Find every line below with the string "grade" and pick it out.

:: INPUT DATA

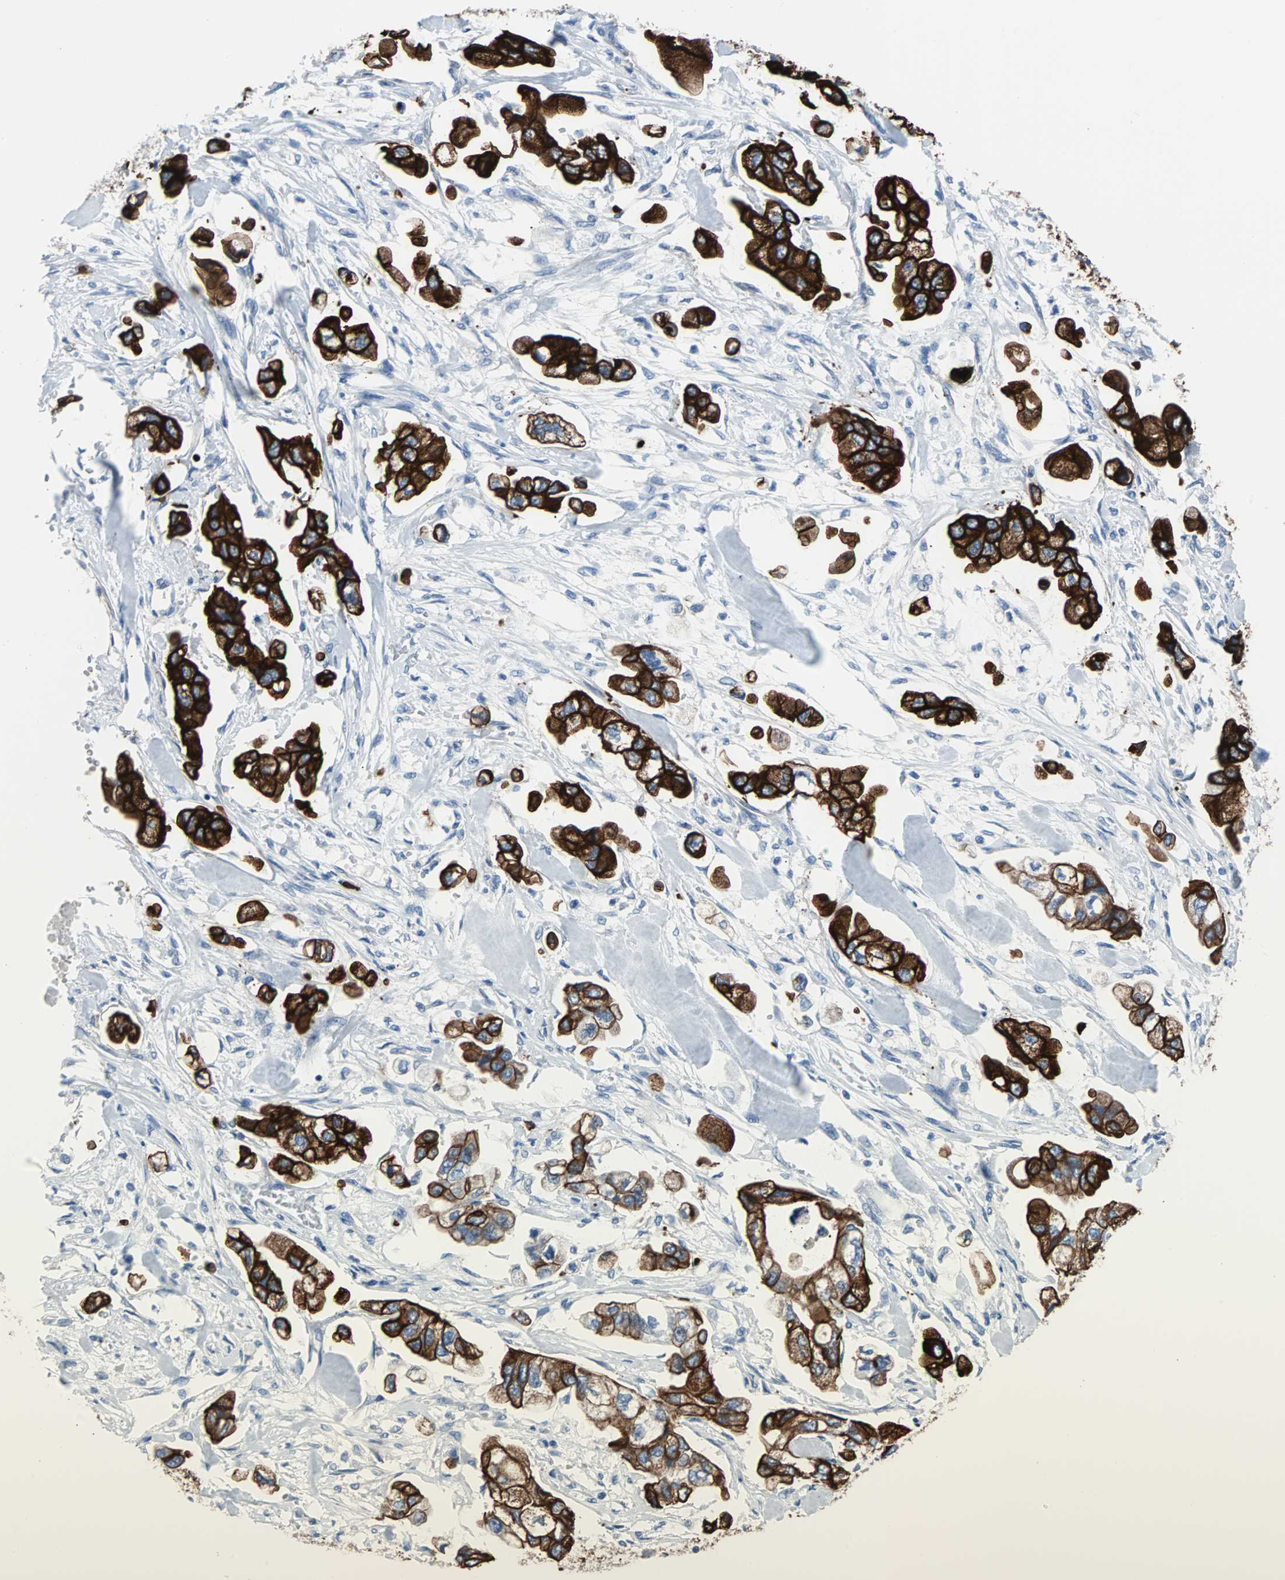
{"staining": {"intensity": "strong", "quantity": ">75%", "location": "cytoplasmic/membranous"}, "tissue": "stomach cancer", "cell_type": "Tumor cells", "image_type": "cancer", "snomed": [{"axis": "morphology", "description": "Adenocarcinoma, NOS"}, {"axis": "topography", "description": "Stomach"}], "caption": "Protein staining reveals strong cytoplasmic/membranous positivity in about >75% of tumor cells in stomach adenocarcinoma.", "gene": "KRT7", "patient": {"sex": "male", "age": 62}}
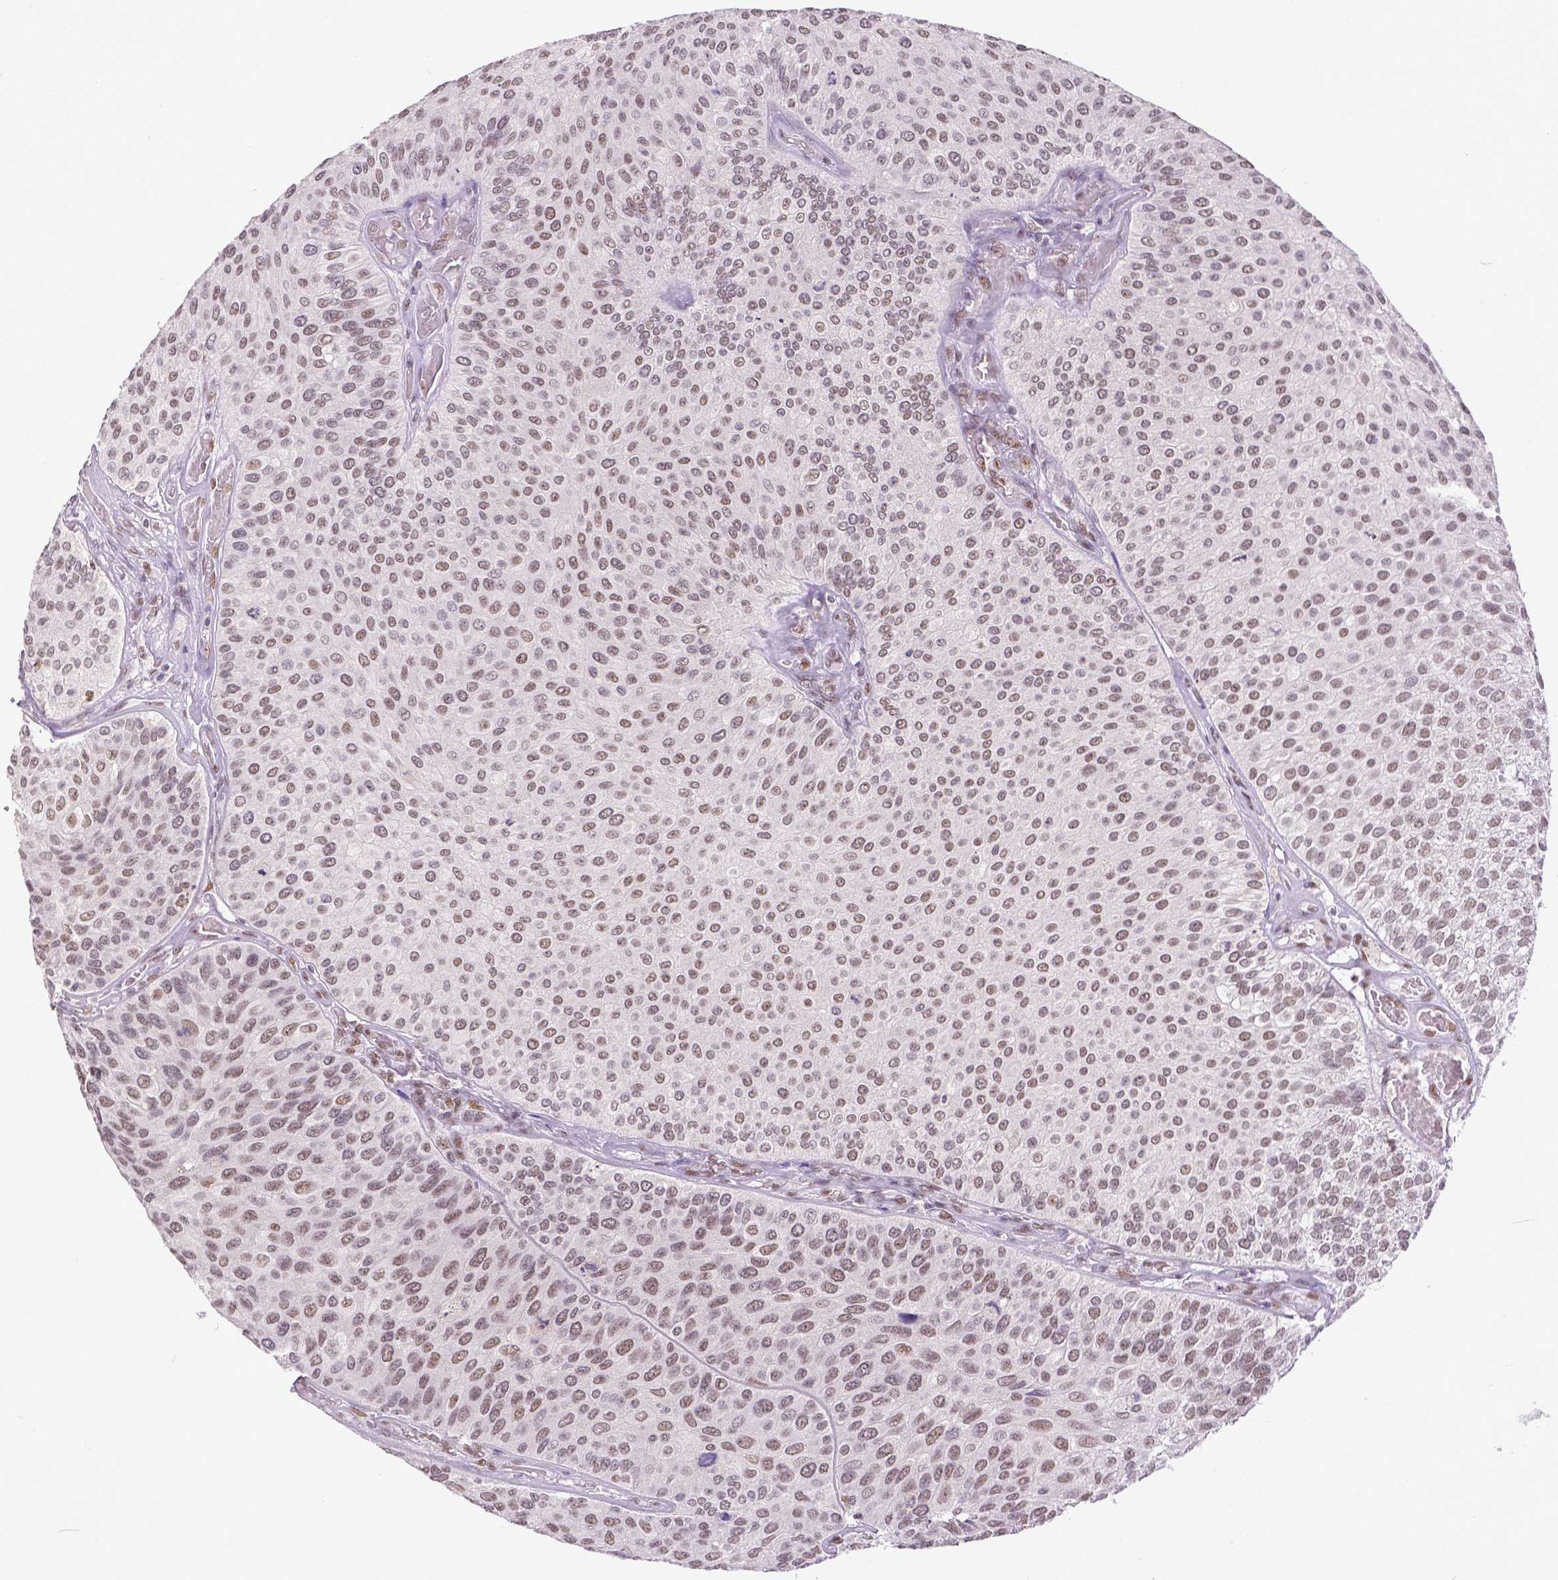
{"staining": {"intensity": "weak", "quantity": ">75%", "location": "nuclear"}, "tissue": "urothelial cancer", "cell_type": "Tumor cells", "image_type": "cancer", "snomed": [{"axis": "morphology", "description": "Urothelial carcinoma, Low grade"}, {"axis": "topography", "description": "Urinary bladder"}], "caption": "The image displays a brown stain indicating the presence of a protein in the nuclear of tumor cells in urothelial cancer.", "gene": "ERCC1", "patient": {"sex": "female", "age": 87}}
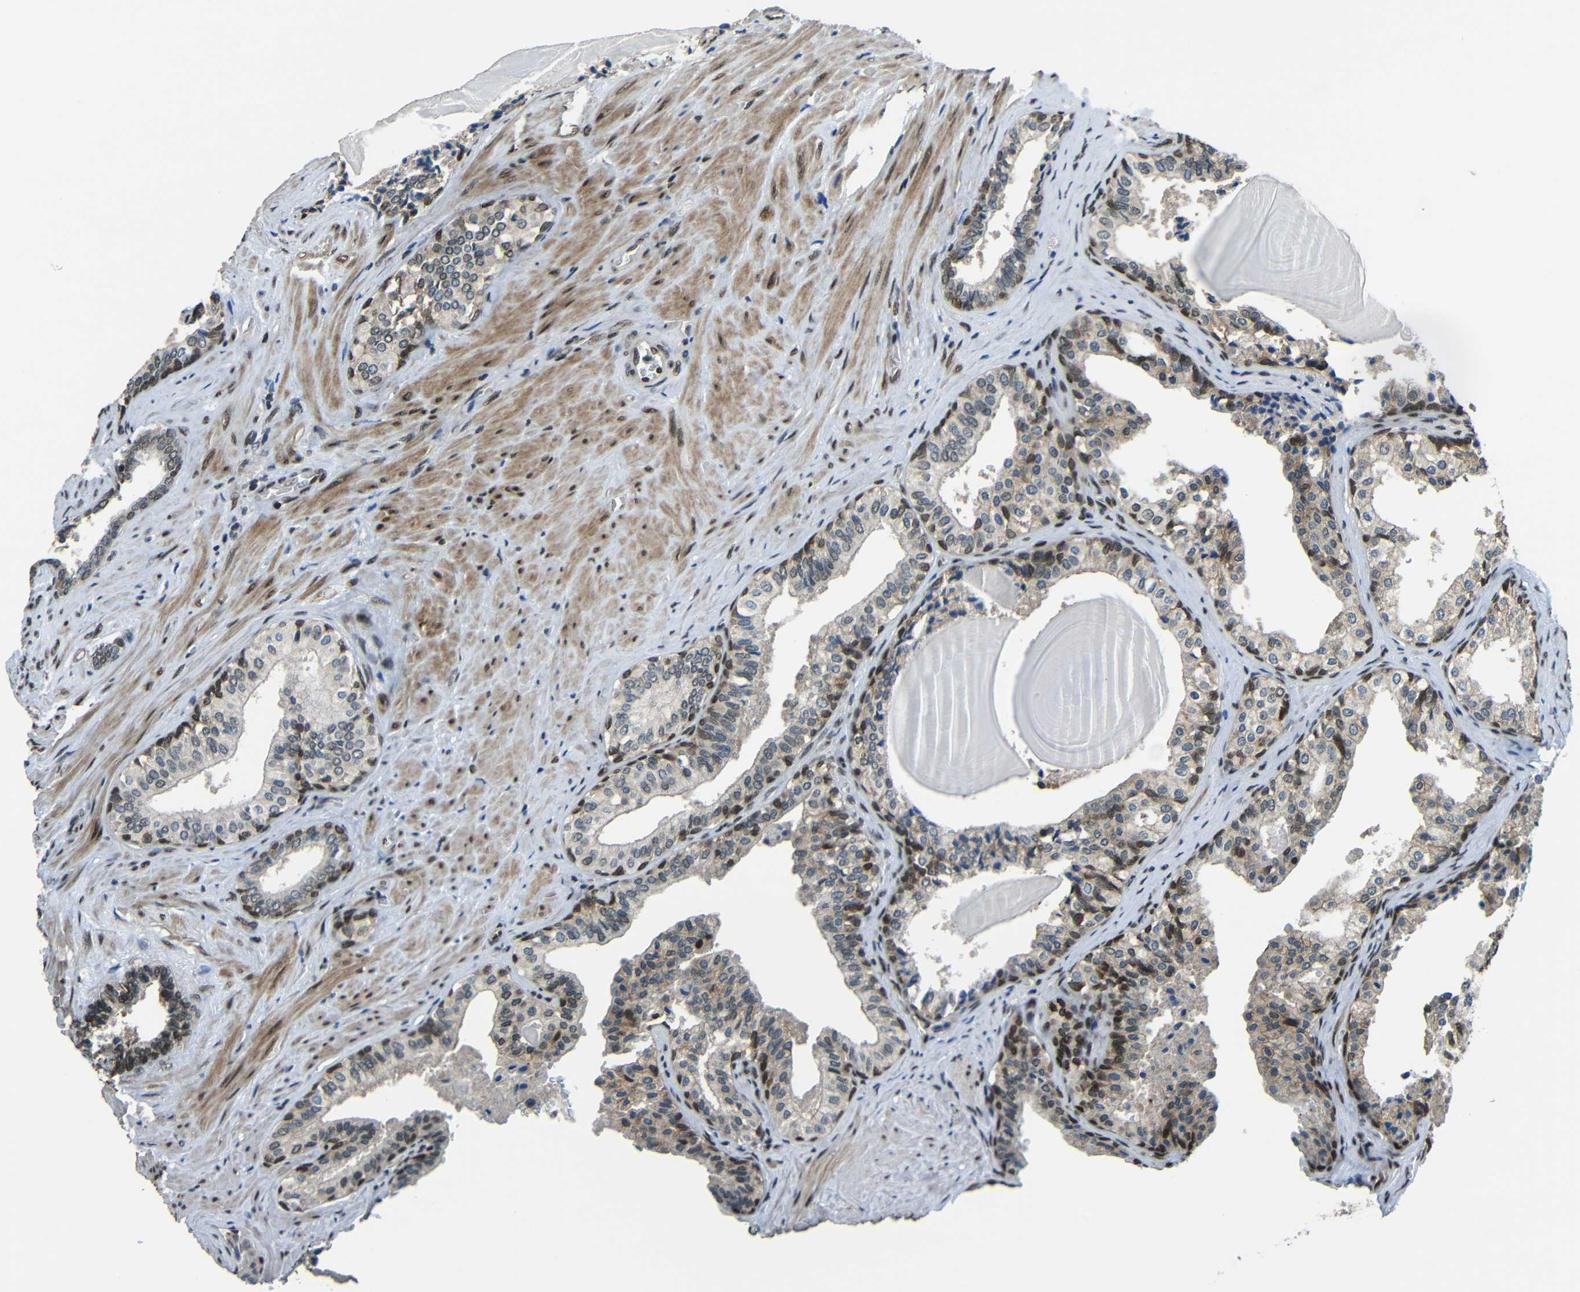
{"staining": {"intensity": "moderate", "quantity": "<25%", "location": "nuclear"}, "tissue": "prostate cancer", "cell_type": "Tumor cells", "image_type": "cancer", "snomed": [{"axis": "morphology", "description": "Adenocarcinoma, Low grade"}, {"axis": "topography", "description": "Prostate"}], "caption": "A brown stain highlights moderate nuclear positivity of a protein in prostate cancer tumor cells.", "gene": "PSIP1", "patient": {"sex": "male", "age": 60}}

::::

WRITTEN SOLUTION:
{"staining": {"intensity": "weak", "quantity": ">75%", "location": "nuclear"}, "tissue": "urothelial cancer", "cell_type": "Tumor cells", "image_type": "cancer", "snomed": [{"axis": "morphology", "description": "Urothelial carcinoma, Low grade"}, {"axis": "topography", "description": "Urinary bladder"}], "caption": "The image displays a brown stain indicating the presence of a protein in the nuclear of tumor cells in urothelial cancer.", "gene": "ERCC1", "patient": {"sex": "female", "age": 87}}
{"staining": {"intensity": "moderate", "quantity": "<25%", "location": "nuclear"}, "tissue": "prostate cancer", "cell_type": "Tumor cells", "image_type": "cancer", "snomed": [{"axis": "morphology", "description": "Adenocarcinoma, Low grade"}, {"axis": "topography", "description": "Prostate"}], "caption": "A brown stain highlights moderate nuclear positivity of a protein in prostate cancer tumor cells.", "gene": "PSIP1", "patient": {"sex": "male", "age": 60}}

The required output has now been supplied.